Ofcom has warned ITV that relying on a “combative dynamic” between presenters, such as Piers Morgan and Susanna Reid on Good Morning Britain, can prove risky in complying with the Broadcasting Code.
The warning came as the regulator published its response to more than 1,600 complaints into Morgan’s mimicry of the Chinese language using a “racist trope” during the programme on 21 January.
Morgan and Reid presented an item about the Queen’s grandson Peter Phillips starring in a TV advert for Chinese state milk.
During the discussion, Morgan referred to it as “yeng yeng dong dong yong ming ming milk” and “ching chang chong milk”.
In response, Reid told him repeatedly that “you can’t” say that, adding that “taking the mickey out of foreign languages is rather 1970”.
She added: “Piers, do you not realise the kind of woke times we’re living in?”
Morgan insisted he had been “trying to mimic the wording of that advertisement” and to mock Phillips rather than the Chinese people.
ITV issued an apology a month later, saying it “regrets any offence Piers’ comments may unintentionally have caused”.
Ofcom has now published its response to the incident as it decided not to pursue a full investigation.
It said Reid’s interventions “gave some challenge to Piers Morgan’s mimicry of the Chinese language and provided some mitigation to the potential offence”, and praised her attempt to point out that some viewers may have found his words offensive.
But the regulator went on to issue a warning over GMB’s presenting style.

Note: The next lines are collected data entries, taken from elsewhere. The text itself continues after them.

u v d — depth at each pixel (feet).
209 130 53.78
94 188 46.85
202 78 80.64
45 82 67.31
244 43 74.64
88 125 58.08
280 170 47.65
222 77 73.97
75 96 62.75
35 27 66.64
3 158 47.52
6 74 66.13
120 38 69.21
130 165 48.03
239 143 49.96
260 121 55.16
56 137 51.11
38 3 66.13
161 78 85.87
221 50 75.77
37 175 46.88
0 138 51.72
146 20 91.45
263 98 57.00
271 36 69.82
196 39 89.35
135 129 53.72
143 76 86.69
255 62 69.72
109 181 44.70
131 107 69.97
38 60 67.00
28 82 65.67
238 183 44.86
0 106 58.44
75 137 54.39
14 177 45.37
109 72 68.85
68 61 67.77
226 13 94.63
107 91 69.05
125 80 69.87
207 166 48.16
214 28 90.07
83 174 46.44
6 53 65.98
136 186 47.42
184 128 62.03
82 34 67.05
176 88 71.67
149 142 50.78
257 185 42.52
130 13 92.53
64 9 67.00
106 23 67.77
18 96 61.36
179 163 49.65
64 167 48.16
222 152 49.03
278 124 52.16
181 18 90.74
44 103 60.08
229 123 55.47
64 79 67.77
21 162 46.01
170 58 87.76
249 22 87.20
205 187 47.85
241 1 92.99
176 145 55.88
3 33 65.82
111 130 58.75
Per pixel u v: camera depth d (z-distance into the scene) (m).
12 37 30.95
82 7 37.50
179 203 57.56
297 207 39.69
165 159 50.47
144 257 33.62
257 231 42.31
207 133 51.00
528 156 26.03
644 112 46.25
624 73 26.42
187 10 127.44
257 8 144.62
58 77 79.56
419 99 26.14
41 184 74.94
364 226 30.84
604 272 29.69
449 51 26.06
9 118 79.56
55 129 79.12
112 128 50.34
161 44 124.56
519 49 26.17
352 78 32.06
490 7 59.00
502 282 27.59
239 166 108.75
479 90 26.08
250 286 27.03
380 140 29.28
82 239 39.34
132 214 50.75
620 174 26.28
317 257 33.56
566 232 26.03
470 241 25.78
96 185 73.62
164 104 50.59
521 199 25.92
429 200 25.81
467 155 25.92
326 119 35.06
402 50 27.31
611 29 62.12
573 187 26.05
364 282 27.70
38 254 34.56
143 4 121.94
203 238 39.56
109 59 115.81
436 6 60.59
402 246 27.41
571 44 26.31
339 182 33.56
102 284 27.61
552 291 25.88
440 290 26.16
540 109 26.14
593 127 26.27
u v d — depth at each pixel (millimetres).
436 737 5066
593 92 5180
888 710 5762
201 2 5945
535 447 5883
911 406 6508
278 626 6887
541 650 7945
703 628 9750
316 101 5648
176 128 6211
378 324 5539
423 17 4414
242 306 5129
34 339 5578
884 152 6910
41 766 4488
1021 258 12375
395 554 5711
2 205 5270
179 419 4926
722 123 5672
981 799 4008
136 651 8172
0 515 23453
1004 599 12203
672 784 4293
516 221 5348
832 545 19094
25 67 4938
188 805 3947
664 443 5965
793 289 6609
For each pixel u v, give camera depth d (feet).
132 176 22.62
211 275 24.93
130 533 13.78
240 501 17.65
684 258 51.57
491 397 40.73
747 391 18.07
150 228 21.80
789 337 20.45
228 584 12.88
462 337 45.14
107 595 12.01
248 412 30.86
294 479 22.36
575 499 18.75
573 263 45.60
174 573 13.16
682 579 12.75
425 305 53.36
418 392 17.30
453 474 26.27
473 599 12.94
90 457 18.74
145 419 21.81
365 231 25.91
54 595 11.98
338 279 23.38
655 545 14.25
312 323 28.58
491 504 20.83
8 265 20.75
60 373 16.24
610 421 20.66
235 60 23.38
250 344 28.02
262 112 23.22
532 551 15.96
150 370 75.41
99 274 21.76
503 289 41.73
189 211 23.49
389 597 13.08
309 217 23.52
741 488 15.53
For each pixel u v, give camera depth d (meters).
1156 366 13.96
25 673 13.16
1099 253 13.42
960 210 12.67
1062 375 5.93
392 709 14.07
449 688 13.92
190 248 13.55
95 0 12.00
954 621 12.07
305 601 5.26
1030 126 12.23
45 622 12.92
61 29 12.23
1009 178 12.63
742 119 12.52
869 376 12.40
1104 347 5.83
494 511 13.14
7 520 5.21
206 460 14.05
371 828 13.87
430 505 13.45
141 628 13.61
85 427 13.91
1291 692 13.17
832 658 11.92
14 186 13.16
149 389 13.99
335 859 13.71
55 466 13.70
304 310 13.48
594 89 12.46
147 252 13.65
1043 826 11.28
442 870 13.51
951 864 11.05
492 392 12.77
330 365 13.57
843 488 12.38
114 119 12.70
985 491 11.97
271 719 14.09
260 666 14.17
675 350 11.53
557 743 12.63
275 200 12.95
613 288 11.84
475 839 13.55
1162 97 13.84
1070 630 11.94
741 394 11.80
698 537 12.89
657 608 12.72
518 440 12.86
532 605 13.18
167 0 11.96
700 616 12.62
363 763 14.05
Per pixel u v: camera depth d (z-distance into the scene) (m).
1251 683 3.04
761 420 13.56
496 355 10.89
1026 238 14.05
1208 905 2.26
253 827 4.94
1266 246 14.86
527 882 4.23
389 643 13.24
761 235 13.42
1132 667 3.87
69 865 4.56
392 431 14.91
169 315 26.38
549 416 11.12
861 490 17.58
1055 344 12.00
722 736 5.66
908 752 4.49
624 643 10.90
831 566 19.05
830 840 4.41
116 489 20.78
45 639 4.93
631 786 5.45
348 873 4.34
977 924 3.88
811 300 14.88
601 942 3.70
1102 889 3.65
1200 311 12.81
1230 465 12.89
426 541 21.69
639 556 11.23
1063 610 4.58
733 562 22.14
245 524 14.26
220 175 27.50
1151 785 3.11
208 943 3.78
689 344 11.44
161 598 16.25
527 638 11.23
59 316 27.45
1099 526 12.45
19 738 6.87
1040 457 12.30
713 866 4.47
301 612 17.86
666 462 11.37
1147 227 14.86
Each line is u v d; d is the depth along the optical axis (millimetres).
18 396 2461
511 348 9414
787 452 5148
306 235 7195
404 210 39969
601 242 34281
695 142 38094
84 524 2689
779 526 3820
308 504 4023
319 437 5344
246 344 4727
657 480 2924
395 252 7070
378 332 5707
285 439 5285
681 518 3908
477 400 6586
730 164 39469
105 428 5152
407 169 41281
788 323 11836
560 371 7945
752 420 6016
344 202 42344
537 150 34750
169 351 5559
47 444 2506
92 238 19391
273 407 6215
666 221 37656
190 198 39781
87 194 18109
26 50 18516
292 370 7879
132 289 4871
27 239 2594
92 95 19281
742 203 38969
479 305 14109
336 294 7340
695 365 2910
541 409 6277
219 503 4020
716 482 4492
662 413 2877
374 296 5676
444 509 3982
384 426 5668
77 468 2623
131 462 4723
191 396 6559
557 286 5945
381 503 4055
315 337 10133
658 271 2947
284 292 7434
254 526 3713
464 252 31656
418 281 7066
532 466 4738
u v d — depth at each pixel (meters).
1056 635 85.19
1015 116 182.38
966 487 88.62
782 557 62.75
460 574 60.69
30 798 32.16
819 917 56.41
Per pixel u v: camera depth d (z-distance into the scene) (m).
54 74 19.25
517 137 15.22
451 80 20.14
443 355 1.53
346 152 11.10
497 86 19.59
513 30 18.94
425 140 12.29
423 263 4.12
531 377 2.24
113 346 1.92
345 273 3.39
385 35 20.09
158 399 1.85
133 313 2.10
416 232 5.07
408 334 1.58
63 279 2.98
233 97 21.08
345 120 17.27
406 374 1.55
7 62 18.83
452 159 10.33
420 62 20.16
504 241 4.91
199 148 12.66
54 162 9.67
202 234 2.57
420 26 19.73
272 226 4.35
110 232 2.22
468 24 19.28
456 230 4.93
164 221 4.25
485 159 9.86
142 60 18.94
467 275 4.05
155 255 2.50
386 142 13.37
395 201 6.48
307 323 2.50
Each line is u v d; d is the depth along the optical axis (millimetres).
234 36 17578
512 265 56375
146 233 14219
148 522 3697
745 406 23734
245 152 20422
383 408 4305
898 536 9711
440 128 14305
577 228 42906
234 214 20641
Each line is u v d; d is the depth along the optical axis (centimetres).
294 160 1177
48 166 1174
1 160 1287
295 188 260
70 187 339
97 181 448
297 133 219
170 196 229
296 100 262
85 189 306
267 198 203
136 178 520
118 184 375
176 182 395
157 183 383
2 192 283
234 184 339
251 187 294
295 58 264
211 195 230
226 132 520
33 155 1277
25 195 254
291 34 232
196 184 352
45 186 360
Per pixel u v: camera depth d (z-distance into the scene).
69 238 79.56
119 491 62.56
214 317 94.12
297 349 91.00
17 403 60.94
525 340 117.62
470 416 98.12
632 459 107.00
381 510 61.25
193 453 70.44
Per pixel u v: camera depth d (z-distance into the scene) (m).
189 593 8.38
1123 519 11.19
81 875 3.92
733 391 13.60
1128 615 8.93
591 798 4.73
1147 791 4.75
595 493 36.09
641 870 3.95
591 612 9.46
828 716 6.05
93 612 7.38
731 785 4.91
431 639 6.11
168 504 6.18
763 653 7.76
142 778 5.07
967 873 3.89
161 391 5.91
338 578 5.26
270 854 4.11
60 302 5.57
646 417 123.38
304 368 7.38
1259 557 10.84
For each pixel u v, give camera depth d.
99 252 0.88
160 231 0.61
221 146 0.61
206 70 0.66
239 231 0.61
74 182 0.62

“We remind ITV that there are compliance risks in relying on a ‘combative dynamic’ between presenters as a way to provide challenge and context for the broadcast of content which may cause offence,” Ofcom said.
“This approach can provide significant context, as in this case.
“However, depending on the particular circumstances, this may not always provide sufficient context to comply with the code.”
Ofcom welcomed the fact that ITV had issued an apology and discussed the complaints with Morgan to reduce the likelihood of a similar incident happening again.
Concluding that the programme did not warrant further investigation, the regulator said: “This was a finely balanced decision in which Ofcom had to take careful account of the right to freedom of expression, and the degree to which these comments had the potential to cause offence, particularly to viewers of Chinese heritage.”